* SUPPLIED DATA:

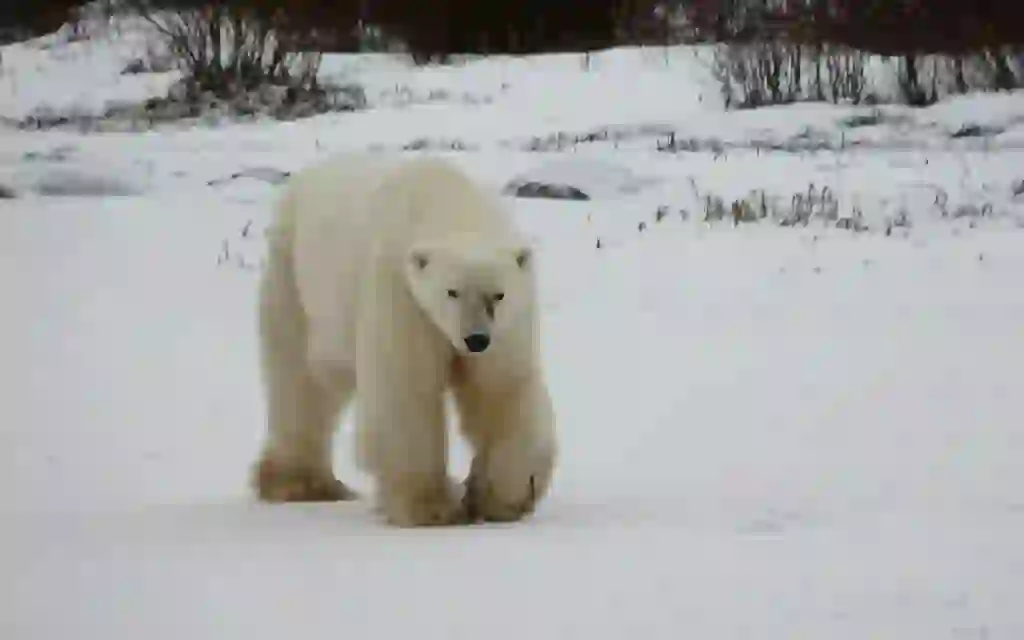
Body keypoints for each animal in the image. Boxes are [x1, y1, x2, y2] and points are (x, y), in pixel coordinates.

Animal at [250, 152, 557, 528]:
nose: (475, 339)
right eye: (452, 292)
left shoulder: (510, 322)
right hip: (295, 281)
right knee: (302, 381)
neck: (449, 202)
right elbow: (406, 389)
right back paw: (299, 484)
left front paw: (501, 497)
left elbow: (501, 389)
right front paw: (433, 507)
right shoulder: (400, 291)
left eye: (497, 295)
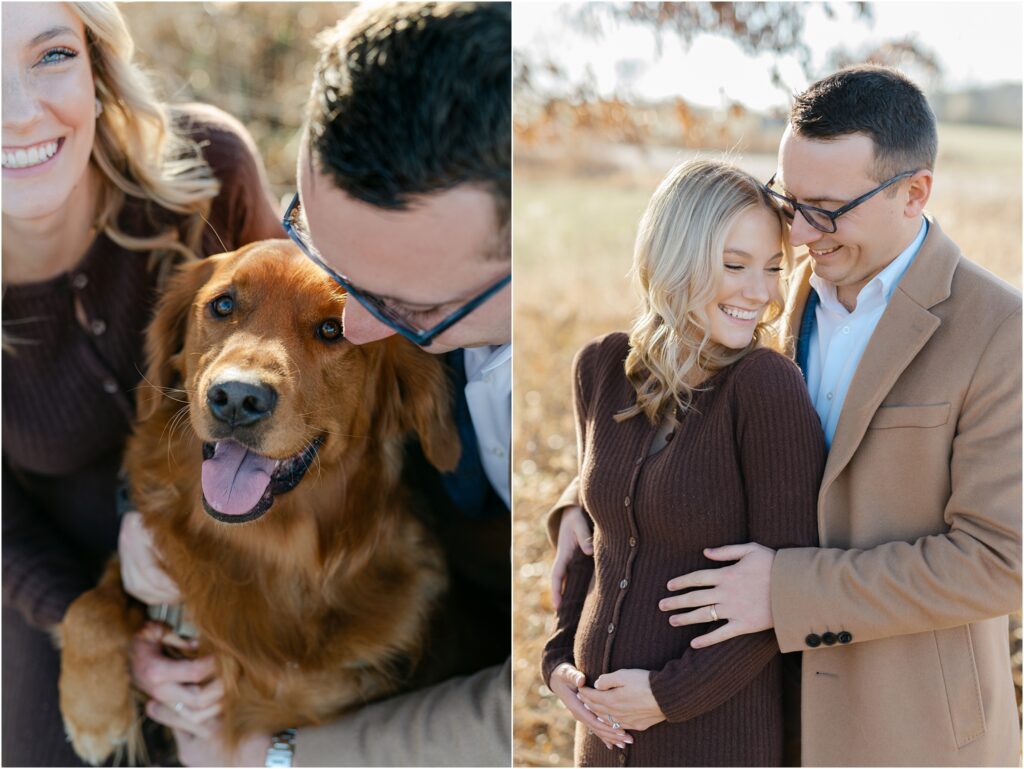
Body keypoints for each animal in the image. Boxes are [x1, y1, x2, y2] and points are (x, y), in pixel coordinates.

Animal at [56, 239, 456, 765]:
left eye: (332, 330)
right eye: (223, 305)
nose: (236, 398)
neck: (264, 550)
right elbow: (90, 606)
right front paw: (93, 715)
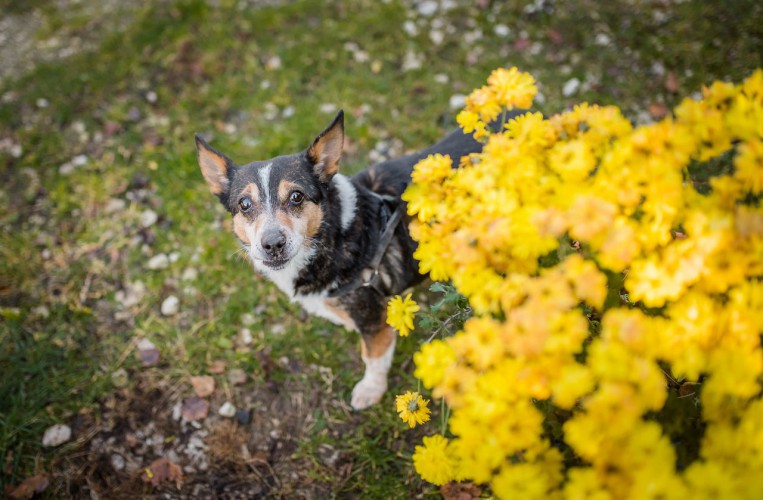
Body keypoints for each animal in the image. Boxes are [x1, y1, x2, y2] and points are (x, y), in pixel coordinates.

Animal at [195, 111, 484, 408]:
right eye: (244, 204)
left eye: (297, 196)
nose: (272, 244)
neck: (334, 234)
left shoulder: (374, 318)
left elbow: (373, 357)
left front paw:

* PROBLEM DESCRIPTION:
From the line containing "left eye: (332, 330)" through the last line of the entries, both included, print each line exactly and omit any picture.

* THE COMPLETED TASK:
left eye: (332, 330)
right eye: (223, 305)
nose: (236, 398)
neck: (264, 550)
right elbow: (90, 606)
right front paw: (93, 715)
Body keypoints for each animal in the image. Boxes are [x1, y1, x2, y2] and points are (x, y), in pixel coordinates.

Animal at [195, 111, 484, 408]:
right eye: (244, 204)
left eye: (297, 196)
nose: (272, 244)
neck: (334, 234)
left shoulder: (374, 318)
left elbow: (373, 357)
left front paw:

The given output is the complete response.